Why are we running out of Internet addresses? We created IPv4, a 32-bit IP address architecture, more than 30 years ago. IPv4 gives a total of about 4 billion possible addresses. That seemed like a lot, but when you think about it now, with the number of people on the planet, the pervasive nature of the Internet and the number of devices each one of us has, 4 billion is a fairly small number.
Dossier
Name: John Curran
Title: President and CEO
Organization: American Registry for Internet Numbers
Location: Chantilly, Va.
Favorite technology: "The Internet-based protocols, including IP and the Web-based protocols. I am a huge fan."
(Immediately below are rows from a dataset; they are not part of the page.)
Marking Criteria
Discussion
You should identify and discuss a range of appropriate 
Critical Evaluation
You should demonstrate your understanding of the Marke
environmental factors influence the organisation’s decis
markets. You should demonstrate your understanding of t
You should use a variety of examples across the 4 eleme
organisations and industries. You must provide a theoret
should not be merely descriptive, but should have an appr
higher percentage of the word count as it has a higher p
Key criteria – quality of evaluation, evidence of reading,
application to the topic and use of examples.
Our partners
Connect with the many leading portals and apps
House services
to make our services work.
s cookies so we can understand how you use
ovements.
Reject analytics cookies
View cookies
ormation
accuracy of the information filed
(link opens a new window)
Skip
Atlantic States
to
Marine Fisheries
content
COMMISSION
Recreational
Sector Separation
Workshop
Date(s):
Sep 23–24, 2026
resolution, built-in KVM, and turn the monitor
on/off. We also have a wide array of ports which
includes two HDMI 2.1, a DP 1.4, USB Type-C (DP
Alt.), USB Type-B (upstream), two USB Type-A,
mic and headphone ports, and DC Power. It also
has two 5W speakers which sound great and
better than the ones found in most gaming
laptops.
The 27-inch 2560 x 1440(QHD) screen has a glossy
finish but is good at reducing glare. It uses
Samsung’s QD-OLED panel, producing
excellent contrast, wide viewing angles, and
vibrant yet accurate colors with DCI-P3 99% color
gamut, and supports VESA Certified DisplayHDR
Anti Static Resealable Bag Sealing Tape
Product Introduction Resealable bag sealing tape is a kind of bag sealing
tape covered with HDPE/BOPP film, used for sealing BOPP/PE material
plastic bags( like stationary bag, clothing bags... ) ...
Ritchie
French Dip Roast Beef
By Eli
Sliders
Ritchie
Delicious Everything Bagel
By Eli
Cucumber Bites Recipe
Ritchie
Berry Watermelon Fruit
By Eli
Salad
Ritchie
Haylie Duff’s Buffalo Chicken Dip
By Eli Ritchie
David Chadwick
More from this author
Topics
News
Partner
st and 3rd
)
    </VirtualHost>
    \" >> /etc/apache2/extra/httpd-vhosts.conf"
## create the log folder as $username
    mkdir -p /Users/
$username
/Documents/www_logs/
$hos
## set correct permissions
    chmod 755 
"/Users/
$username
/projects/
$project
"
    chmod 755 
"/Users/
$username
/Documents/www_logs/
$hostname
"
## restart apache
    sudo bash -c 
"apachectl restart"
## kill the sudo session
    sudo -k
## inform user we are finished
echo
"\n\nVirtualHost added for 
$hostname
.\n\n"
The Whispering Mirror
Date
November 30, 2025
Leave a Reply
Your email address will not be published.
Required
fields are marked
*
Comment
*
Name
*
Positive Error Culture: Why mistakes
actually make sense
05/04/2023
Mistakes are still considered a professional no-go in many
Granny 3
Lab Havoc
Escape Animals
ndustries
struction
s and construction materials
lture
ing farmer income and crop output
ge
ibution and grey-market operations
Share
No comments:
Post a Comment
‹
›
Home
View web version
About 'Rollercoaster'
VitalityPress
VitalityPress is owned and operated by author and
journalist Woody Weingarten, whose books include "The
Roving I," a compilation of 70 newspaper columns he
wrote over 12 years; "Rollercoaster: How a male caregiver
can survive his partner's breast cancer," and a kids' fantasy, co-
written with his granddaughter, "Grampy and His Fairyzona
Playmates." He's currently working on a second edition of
Something people don't know about him: "I have been chief technology officer at three companies, and a CIO."
Favorite pastime: "My 40-foot sailboat."
If he weren't CEO of ARIN, he'd probably be: "A park ranger."
Recent good read: "National Suicide: How Washington Is Destroying the American Dream from A to Z, by Martin L. Gross. It's a very thought-provoking book."
In the early '90s we realized that at the rate the Internet was going, we were going to run out of address space, and [so we] came up with a new protocol, IPv6. We standardized that in the mid-'90s. The heavy work of designing the protocols has been done.
How long will it be before the inventory of remaining IPv4 addresses is depleted? Based on how quickly we are drawing numbers out of the pool, we estimate that we have about 560 days left.
Then what? People have compared this to a Y2K event, but this big event will happen much more incrementally. You'll see the largest carriers run out of IPv4 addresses and start connecting customers with IPv6. This will happen in the background.
It's much more of a creeping change, and it's easy to ignore. It will be very subtle when it occurs, and companies will be caught off guard.
How many Web sites have enabled IPv6 so far? Right now, between 3% and 4% of Web sites out there have IPv6 turned on. That's not where we should be, because we're getting up now to the point of transition. It's a scant two years away.
Is anyone paying attention to this issue? Yes. The network providers, the national backbones. They need access to new addresses to add new customers. Effectively, the Internet becomes full. So they have to learn to connect customers up with IPv6, they have to run IPv4 and IPv6 in parallel, and they have to learn how to put gateways in that map IPv6 customers back to IPv4 Web sites, to the old Internet.